WHAT THE EXERCISE ASKS. Collect every line of the records below that contains the word "choice".

Source texts of formatted documents
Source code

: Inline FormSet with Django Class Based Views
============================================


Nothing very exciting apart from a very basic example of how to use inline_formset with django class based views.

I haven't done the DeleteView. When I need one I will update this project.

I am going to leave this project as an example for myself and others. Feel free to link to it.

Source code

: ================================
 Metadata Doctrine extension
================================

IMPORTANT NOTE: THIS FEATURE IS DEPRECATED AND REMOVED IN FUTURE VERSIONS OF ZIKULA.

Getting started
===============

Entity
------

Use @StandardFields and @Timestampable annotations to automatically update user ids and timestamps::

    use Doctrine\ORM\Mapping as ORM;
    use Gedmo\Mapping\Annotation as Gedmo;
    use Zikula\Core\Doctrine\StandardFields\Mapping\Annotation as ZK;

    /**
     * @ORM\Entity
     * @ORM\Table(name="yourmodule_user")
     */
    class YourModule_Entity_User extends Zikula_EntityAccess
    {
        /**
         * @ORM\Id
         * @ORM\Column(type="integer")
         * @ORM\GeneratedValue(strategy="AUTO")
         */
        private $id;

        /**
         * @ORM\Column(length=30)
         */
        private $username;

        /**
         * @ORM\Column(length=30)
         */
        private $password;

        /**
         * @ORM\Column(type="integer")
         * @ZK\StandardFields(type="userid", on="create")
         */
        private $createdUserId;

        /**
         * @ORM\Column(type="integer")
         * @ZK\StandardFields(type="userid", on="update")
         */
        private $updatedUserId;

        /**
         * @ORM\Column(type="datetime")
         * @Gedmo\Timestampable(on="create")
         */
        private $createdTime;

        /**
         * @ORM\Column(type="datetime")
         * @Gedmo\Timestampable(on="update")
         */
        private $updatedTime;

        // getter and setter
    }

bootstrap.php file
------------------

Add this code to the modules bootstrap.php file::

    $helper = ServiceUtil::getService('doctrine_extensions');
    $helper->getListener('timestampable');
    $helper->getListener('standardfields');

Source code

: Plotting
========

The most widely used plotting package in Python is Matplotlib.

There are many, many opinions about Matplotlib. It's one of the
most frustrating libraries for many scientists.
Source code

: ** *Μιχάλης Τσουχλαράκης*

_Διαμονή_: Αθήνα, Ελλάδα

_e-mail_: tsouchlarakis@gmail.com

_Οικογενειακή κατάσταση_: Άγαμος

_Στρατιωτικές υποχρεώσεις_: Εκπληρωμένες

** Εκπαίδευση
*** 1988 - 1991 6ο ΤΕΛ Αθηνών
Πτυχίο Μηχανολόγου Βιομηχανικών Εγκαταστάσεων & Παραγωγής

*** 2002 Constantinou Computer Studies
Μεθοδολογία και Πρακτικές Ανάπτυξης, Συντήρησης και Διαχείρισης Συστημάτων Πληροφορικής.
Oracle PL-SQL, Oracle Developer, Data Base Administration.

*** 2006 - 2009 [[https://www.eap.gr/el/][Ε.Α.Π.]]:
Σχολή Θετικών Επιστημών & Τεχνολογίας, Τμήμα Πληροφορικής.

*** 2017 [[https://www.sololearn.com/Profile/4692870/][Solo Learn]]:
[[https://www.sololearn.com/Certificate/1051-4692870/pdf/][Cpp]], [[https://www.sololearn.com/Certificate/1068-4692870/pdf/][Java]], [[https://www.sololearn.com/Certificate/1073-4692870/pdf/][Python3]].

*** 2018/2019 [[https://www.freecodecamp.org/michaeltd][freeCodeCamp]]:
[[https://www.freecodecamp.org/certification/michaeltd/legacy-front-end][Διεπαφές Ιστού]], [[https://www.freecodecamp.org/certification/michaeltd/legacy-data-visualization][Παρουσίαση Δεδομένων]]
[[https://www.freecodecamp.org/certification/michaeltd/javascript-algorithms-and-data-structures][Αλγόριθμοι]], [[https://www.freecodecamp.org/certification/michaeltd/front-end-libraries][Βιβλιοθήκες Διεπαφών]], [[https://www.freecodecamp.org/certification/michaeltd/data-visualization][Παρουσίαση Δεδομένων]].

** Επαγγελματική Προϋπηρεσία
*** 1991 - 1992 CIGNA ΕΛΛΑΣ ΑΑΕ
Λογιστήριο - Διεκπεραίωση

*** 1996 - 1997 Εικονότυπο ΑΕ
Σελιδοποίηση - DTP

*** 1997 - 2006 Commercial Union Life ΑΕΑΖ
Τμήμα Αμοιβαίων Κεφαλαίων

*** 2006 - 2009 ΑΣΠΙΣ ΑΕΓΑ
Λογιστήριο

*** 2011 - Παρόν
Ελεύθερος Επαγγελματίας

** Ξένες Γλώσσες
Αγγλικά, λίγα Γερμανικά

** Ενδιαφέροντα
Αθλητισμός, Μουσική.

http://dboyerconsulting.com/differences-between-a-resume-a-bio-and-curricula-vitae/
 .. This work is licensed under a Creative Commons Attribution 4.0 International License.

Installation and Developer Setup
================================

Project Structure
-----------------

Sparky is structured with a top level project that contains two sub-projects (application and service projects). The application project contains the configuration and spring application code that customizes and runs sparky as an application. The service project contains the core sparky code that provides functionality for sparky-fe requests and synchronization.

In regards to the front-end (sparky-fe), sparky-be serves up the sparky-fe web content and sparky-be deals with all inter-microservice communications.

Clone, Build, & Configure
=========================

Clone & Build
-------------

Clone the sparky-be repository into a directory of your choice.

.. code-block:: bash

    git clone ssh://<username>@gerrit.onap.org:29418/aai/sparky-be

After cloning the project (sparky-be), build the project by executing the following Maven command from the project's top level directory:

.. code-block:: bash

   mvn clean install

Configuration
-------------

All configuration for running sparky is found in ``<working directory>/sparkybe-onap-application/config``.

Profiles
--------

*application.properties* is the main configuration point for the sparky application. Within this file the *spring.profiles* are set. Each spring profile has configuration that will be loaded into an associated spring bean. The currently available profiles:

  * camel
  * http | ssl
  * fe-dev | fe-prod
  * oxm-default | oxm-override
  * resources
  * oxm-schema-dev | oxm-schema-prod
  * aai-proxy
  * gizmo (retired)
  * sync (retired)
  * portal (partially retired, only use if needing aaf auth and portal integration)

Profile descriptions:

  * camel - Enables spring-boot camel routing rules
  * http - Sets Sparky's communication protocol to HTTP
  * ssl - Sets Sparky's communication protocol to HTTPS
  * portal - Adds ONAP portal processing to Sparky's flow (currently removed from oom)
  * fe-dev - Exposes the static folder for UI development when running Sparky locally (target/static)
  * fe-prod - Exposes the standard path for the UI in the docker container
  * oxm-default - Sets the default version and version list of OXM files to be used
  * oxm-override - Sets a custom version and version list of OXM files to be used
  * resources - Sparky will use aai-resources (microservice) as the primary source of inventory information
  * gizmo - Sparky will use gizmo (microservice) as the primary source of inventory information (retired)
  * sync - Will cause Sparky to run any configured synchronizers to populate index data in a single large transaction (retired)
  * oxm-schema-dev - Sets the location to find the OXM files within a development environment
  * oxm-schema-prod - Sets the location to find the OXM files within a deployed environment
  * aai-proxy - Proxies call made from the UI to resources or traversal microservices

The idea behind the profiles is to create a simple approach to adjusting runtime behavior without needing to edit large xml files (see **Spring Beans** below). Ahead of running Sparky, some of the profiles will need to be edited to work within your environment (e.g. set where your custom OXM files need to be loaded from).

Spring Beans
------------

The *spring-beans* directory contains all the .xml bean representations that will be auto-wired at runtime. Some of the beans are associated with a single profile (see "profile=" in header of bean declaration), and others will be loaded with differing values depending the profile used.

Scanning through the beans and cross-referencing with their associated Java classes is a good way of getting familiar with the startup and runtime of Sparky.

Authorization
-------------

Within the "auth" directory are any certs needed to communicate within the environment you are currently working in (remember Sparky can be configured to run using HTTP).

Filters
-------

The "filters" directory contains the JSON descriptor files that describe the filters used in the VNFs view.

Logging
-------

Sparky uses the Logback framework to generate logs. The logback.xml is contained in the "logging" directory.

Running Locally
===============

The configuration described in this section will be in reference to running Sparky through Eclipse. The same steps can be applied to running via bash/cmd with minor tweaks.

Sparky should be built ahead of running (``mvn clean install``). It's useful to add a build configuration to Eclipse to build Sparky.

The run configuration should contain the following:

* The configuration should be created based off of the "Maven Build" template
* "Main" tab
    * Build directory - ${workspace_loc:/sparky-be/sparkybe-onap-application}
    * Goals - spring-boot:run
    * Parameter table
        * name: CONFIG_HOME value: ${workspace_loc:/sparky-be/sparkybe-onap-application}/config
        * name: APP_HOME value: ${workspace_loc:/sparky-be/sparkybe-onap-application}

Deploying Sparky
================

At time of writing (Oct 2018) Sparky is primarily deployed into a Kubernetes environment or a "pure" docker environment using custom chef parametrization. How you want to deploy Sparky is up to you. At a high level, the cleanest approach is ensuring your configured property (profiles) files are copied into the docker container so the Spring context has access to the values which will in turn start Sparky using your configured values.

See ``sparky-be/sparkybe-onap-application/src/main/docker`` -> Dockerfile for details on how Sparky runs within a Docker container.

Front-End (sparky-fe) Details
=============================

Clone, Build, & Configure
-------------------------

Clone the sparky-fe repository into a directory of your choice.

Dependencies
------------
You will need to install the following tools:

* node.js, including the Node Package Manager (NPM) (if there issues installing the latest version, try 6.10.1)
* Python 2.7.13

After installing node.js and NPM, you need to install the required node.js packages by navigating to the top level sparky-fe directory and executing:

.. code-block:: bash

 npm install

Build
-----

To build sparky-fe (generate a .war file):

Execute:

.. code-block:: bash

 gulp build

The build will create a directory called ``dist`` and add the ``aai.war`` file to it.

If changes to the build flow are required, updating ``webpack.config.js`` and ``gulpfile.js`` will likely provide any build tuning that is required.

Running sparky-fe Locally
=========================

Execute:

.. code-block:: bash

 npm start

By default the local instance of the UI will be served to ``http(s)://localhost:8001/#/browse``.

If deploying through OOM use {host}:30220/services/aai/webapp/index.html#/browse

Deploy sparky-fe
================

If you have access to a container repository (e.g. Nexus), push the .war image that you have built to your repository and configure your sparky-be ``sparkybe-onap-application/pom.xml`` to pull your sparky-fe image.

WRITTEN SOLUTION.
Clone the sparky-be repository into a directory of your choice.
Clone the sparky-fe repository into a directory of your choice.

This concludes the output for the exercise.